Given a higher protocol, we can do more.  We might, as suggested, have a font which uses superscript e  instead of diaeresis, at least for the combination characters with the base characters a, o, or u and in place of  the diaeresis symbol itself. If we have another generally identical font with a true diaeresis instead, we can switch between fonts as necessary depending on whether diaeresis is used for umlaut or not, or whether in particular cases we wish to use one or the other symbol for umlaut.

Switching between such alternate fonts as long been a standby when fancy typography is required.

Yet I don't see there is any advantage to switching betwen between fonts and switching between the Unicode character COMBINING DIAERESIS and COMBINING LATIN SMALL LETTER E.  And it makes us dependent on a particular set of fonts. That is probably not good.  :-(

A better solution might be an intelligent font that recognizes some kinds of tagging and which allows us to turn on different glyphs for diaeresis according to the tagging, one of these glyphs being a superscript e. So we tag words and phrases. And, magically, if that particular font works properly, we see diaeresis where we want diaeresis and superscript e where we want superscript e.

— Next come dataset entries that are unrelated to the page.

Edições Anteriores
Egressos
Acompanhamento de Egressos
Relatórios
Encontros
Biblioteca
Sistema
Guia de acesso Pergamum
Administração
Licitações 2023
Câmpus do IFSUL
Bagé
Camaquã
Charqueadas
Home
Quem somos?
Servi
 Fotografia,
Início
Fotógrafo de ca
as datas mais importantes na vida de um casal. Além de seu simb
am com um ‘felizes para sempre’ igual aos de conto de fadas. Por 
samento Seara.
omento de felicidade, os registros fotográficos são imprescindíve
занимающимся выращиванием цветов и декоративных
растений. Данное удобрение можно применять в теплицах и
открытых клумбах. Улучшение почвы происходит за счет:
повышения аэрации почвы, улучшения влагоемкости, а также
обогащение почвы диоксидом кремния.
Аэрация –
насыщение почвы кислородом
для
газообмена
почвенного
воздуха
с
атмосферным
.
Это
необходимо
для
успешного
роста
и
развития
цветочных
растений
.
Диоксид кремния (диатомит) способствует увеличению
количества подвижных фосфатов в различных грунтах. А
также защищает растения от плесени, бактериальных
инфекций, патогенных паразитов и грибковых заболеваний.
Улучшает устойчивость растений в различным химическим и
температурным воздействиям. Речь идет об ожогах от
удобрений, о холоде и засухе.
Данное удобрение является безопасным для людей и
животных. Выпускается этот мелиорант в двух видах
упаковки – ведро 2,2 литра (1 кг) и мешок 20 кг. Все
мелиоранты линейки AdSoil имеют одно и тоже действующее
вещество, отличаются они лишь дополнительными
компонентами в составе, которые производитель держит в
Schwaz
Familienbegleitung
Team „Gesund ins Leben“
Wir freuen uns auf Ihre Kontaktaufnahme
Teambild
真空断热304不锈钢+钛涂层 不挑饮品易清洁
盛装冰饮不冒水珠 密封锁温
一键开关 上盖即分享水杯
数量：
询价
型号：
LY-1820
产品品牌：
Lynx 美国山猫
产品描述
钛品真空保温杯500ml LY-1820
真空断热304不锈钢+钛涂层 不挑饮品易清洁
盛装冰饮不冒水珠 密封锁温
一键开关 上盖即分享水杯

But it is not evident that tagging for this purpose is any easier than entering the different Unicode characters from the beginning. And we are again dependent on the intelligence of a particular font. Of course, we might expect there will be soon be many such intelligent fonts. It is less likely that they will all work exactly the same, and understand exactly the same tags in the same way. And we are restricted to such intelligent fonts as understand a particular system of tagging rather than using almost any font.  :-(

We might propose introducing a tag or indicator of some kind at some level to indicate a diaeresis has umlaut function, but such a tag or indicator would probably only be used when a user wanted to use a superscript e, in which case it is not clear that using it would have any advantage over actually entering COMBINING LATIN SMALL LETTER E. :-(

We might go to a still higher level of protocol, to a routine or plugin in an application or a new style feature added to HTML or XML which allows diaeresis replacement. Just as Microsoft Word and some other programs now allow capitalization and small capitalization as an effect, though the underlying text is still actually in upper and lower case, so we might show a diaeresis as a superscript e, though in fact at the plain text level the text has a diaeresis. Presumably for viewing and printing the application would substitute Unicode COMBINING LATIN SMALL LETTER E without actually changing the underlying text.

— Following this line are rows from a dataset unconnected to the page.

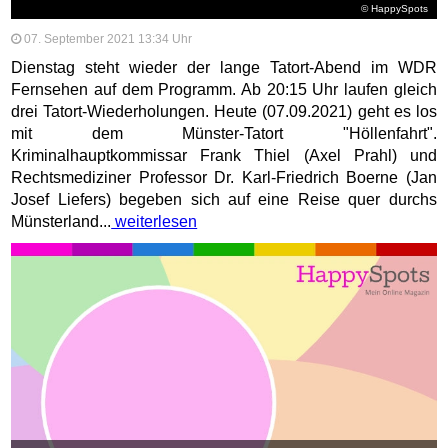
© HappySpots
07. September 2021 13:34 Uhr
Dienstag steht wieder der lange Tatort-Abend im WDR
Fernsehen auf dem Programm. Ab 20:15 Uhr laufen gleich
drei Tatort-Wiederholungen. Heute (07.09.2021) geht es los
mit dem Münster-Tatort "Höllenfahrt".
Kriminalhauptkommissar Frank Thiel (Axel Prahl) und
Rechtsmediziner Professor Dr. Karl-Friedrich Boerne (Jan
Josef Liefers) begeben sich auf eine Reise quer durchs
Münsterland...
weiterlesen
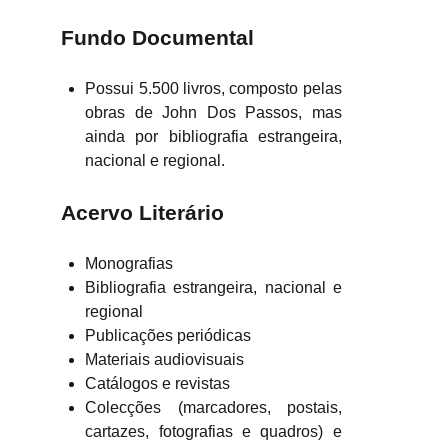
Fundo Documental
Possui 5.500 livros, composto pelas
obras de John Dos Passos, mas
ainda por bibliografia estrangeira,
nacional e regional.
Acervo Literário
Monografias
Bibliografia estrangeira, nacional e
regional
Publicações periódicas
Materiais audiovisuais
Catálogos e revistas
Colecções (marcadores, postais,
cartazes, fotografias e quadros) e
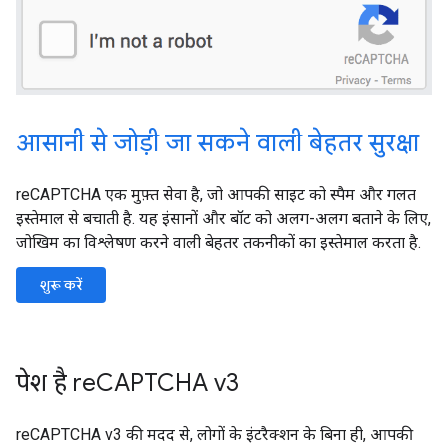
आसानी से जोड़ी जा सकने वाली बेहतर सुरक्षा
reCAPTCHA एक मुफ़्त सेवा है, जो आपकी साइट को स्पैम और गलत
इस्तेमाल से बचाती है. यह इंसानों और बॉट को अलग-अलग बताने के लिए,
जोखिम का विश्लेषण करने वाली बेहतर तकनीकों का इस्तेमाल करता है.
शुरू करें
पेश है reCAPTCHA v3
reCAPTCHA v3 की मदद से, लोगों के इंटरैक्शन के बिना ही, आपकी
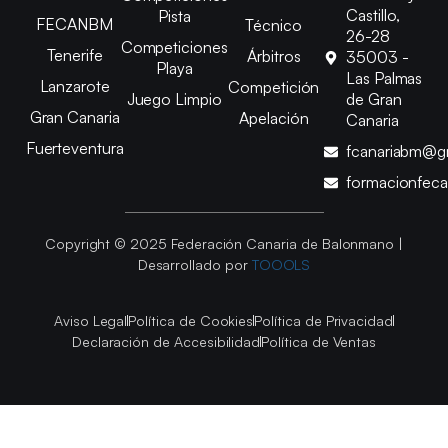
Castillo,
Pista
FECANBM
Técnico
26-28
Competiciones
Tenerife
Árbitros
35003 -
Playa
Las Palmas
Lanzarote
Competición
Juego Limpio
de Gran
Gran Canaria
Apelación
Canaria
Fuerteventura
fcanariabm@g
formacionfec
Copyright © 2025 Federación Canaria de Balonmano |
Desarrollado por
TOOOLS
Aviso Legal
Política de Cookies
Política de Privacidad
Declaración de Accesibilidad
Política de Ventas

We might eventually be able to translate between applications globally.

Yet ....

Is it not simpler and easier and far more robust that search engines begin to recognize a weak equivalence between COMBINING LATIN SMALL LETTER Eand diaeresis and that text processing applications, particularly ones intended for use with German, allow easy user-controlled interchange of diaeresis and superscript e at the Unicode plain text level without particular font dependencies? :-)

The user might not even know the characters are represented by different code points.

The diaeresis is less universally a version of a superscript letter e then the cedilla is a version of the letter z, but one would probably not want any normal font to replace ç with z topped by a superscript c.  The cedilla has long lost its unity with z.

Similarly one would not normally want a font to replace å by aa or th by þ, or a font for French that replaces the circumflex accent with COMBINING LATIN SMALL LETTER S, though such substitutions might also be considered as stylistic from some points of view. A font is the wrong level to make such substitutions robustly.

Again, should IPA symbols be replaced by the corresponding characters in Americanist phonetic useage by a font? This would could quite reasonably be argued to be only a stylistic change. The characters mean the same, after all.

But Unicode generally encodes characters not glyphs; and encodes characters, not their meanings.